TRY IT
For this exercise, write out every entry exactly and leave the pictures out.

***** DATA *****

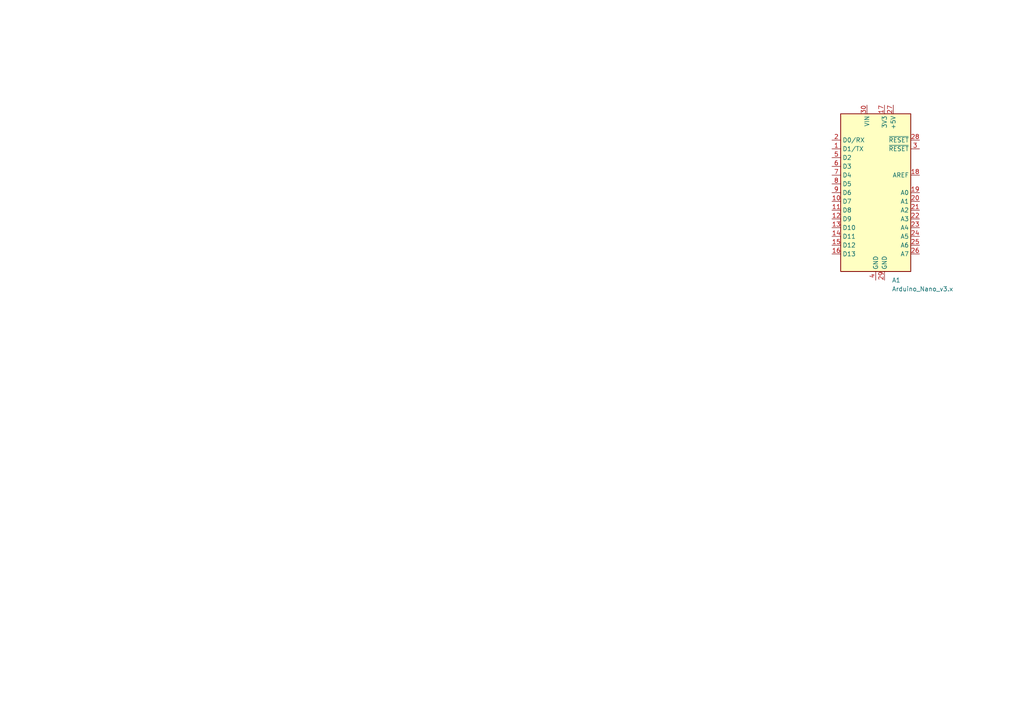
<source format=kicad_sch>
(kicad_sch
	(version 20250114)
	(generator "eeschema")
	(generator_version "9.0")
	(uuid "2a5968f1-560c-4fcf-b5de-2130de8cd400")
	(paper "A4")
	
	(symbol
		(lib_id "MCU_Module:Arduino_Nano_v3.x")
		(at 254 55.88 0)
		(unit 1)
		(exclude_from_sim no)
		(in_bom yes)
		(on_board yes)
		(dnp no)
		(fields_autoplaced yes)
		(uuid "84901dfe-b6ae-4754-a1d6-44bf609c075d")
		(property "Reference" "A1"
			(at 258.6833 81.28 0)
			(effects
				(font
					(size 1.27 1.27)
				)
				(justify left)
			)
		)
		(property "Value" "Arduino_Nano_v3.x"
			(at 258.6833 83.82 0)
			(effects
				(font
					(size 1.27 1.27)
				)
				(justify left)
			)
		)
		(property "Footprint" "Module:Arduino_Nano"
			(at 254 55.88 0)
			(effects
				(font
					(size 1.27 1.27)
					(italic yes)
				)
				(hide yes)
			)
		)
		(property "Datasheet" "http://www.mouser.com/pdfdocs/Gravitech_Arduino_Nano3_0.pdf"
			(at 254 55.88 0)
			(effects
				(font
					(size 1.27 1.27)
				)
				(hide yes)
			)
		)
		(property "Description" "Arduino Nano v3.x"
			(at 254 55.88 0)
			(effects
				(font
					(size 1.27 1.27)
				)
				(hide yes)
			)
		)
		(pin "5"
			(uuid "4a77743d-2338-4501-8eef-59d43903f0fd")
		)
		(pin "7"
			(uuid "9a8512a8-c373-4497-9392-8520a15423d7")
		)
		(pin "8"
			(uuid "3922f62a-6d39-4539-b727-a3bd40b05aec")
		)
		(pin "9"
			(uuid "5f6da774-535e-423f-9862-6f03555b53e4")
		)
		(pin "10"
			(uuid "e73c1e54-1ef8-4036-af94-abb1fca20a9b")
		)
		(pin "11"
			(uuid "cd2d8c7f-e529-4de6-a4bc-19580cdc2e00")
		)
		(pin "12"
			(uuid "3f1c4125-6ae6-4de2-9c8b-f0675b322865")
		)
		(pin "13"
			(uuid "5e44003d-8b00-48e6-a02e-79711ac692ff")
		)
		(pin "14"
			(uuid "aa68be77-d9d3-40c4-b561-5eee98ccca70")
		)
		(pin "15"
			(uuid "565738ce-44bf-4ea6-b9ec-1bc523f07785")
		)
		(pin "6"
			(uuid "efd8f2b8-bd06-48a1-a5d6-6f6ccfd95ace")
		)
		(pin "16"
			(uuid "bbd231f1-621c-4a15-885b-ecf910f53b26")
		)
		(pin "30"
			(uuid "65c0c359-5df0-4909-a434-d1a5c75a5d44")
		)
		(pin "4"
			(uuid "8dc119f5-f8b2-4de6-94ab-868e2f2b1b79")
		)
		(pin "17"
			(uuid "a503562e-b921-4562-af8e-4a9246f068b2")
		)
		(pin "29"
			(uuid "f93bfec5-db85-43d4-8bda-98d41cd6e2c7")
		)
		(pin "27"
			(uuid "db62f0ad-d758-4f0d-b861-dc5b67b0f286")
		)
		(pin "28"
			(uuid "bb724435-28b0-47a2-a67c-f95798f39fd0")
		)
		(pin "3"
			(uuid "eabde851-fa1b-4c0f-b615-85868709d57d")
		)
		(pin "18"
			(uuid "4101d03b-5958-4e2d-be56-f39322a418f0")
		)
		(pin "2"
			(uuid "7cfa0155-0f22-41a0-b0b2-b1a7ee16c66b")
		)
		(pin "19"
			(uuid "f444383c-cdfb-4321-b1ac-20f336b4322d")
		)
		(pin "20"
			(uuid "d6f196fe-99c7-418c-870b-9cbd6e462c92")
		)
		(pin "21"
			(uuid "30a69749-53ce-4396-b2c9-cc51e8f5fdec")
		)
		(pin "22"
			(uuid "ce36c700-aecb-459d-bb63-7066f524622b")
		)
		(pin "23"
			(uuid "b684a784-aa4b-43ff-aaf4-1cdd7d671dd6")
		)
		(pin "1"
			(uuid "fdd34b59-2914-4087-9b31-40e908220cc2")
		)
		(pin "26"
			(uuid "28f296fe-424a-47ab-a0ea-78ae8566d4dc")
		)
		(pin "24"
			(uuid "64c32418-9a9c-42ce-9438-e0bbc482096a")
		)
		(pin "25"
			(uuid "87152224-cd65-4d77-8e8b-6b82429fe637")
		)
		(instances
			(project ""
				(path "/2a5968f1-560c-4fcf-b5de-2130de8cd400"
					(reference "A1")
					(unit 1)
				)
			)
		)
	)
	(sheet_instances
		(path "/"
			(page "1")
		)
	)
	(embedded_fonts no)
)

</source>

*****

THE COMPLETED TASK
<source format=kicad_sch>
(kicad_sch
	(version 20250114)
	(generator "eeschema")
	(generator_version "9.0")
	(uuid "2a5968f1-560c-4fcf-b5de-2130de8cd400")
	(paper "A4")
	
	(symbol
		(lib_id "MCU_Module:Arduino_Nano_v3.x")
		(at 254 55.88 0)
		(unit 1)
		(exclude_from_sim no)
		(in_bom yes)
		(on_board yes)
		(dnp no)
		(fields_autoplaced yes)
		(uuid "84901dfe-b6ae-4754-a1d6-44bf609c075d")
		(property "Reference" "A1"
			(at 258.6833 81.28 0)
			(effects
				(font
					(size 1.27 1.27)
				)
				(justify left)
			)
		)
		(property "Value" "Arduino_Nano_v3.x"
			(at 258.6833 83.82 0)
			(effects
				(font
					(size 1.27 1.27)
				)
				(justify left)
			)
		)
		(property "Footprint" "Module:Arduino_Nano"
			(at 254 55.88 0)
			(effects
				(font
					(size 1.27 1.27)
					(italic yes)
				)
				(hide yes)
			)
		)
		(property "Datasheet" "http://www.mouser.com/pdfdocs/Gravitech_Arduino_Nano3_0.pdf"
			(at 254 55.88 0)
			(effects
				(font
					(size 1.27 1.27)
				)
				(hide yes)
			)
		)
		(property "Description" "Arduino Nano v3.x"
			(at 254 55.88 0)
			(effects
				(font
					(size 1.27 1.27)
				)
				(hide yes)
			)
		)
		(pin "5"
			(uuid "4a77743d-2338-4501-8eef-59d43903f0fd")
		)
		(pin "7"
			(uuid "9a8512a8-c373-4497-9392-8520a15423d7")
		)
		(pin "8"
			(uuid "3922f62a-6d39-4539-b727-a3bd40b05aec")
		)
		(pin "9"
			(uuid "5f6da774-535e-423f-9862-6f03555b53e4")
		)
		(pin "10"
			(uuid "e73c1e54-1ef8-4036-af94-abb1fca20a9b")
		)
		(pin "11"
			(uuid "cd2d8c7f-e529-4de6-a4bc-19580cdc2e00")
		)
		(pin "12"
			(uuid "3f1c4125-6ae6-4de2-9c8b-f0675b322865")
		)
		(pin "13"
			(uuid "5e44003d-8b00-48e6-a02e-79711ac692ff")
		)
		(pin "14"
			(uuid "aa68be77-d9d3-40c4-b561-5eee98ccca70")
		)
		(pin "15"
			(uuid "565738ce-44bf-4ea6-b9ec-1bc523f07785")
		)
		(pin "6"
			(uuid "efd8f2b8-bd06-48a1-a5d6-6f6ccfd95ace")
		)
		(pin "16"
			(uuid "bbd231f1-621c-4a15-885b-ecf910f53b26")
		)
		(pin "30"
			(uuid "65c0c359-5df0-4909-a434-d1a5c75a5d44")
		)
		(pin "4"
			(uuid "8dc119f5-f8b2-4de6-94ab-868e2f2b1b79")
		)
		(pin "17"
			(uuid "a503562e-b921-4562-af8e-4a9246f068b2")
		)
		(pin "29"
			(uuid "f93bfec5-db85-43d4-8bda-98d41cd6e2c7")
		)
		(pin "27"
			(uuid "db62f0ad-d758-4f0d-b861-dc5b67b0f286")
		)
		(pin "28"
			(uuid "bb724435-28b0-47a2-a67c-f95798f39fd0")
		)
		(pin "3"
			(uuid "eabde851-fa1b-4c0f-b615-85868709d57d")
		)
		(pin "18"
			(uuid "4101d03b-5958-4e2d-be56-f39322a418f0")
		)
		(pin "2"
			(uuid "7cfa0155-0f22-41a0-b0b2-b1a7ee16c66b")
		)
		(pin "19"
			(uuid "f444383c-cdfb-4321-b1ac-20f336b4322d")
		)
		(pin "20"
			(uuid "d6f196fe-99c7-418c-870b-9cbd6e462c92")
		)
		(pin "21"
			(uuid "30a69749-53ce-4396-b2c9-cc51e8f5fdec")
		)
		(pin "22"
			(uuid "ce36c700-aecb-459d-bb63-7066f524622b")
		)
		(pin "23"
			(uuid "b684a784-aa4b-43ff-aaf4-1cdd7d671dd6")
		)
		(pin "1"
			(uuid "fdd34b59-2914-4087-9b31-40e908220cc2")
		)
		(pin "26"
			(uuid "28f296fe-424a-47ab-a0ea-78ae8566d4dc")
		)
		(pin "24"
			(uuid "64c32418-9a9c-42ce-9438-e0bbc482096a")
		)
		(pin "25"
			(uuid "87152224-cd65-4d77-8e8b-6b82429fe637")
		)
		(instances
			(project ""
				(path "/2a5968f1-560c-4fcf-b5de-2130de8cd400"
					(reference "A1")
					(unit 1)
				)
			)
		)
	)
	(sheet_instances
		(path "/"
			(page "1")
		)
	)
	(embedded_fonts no)
)

</source>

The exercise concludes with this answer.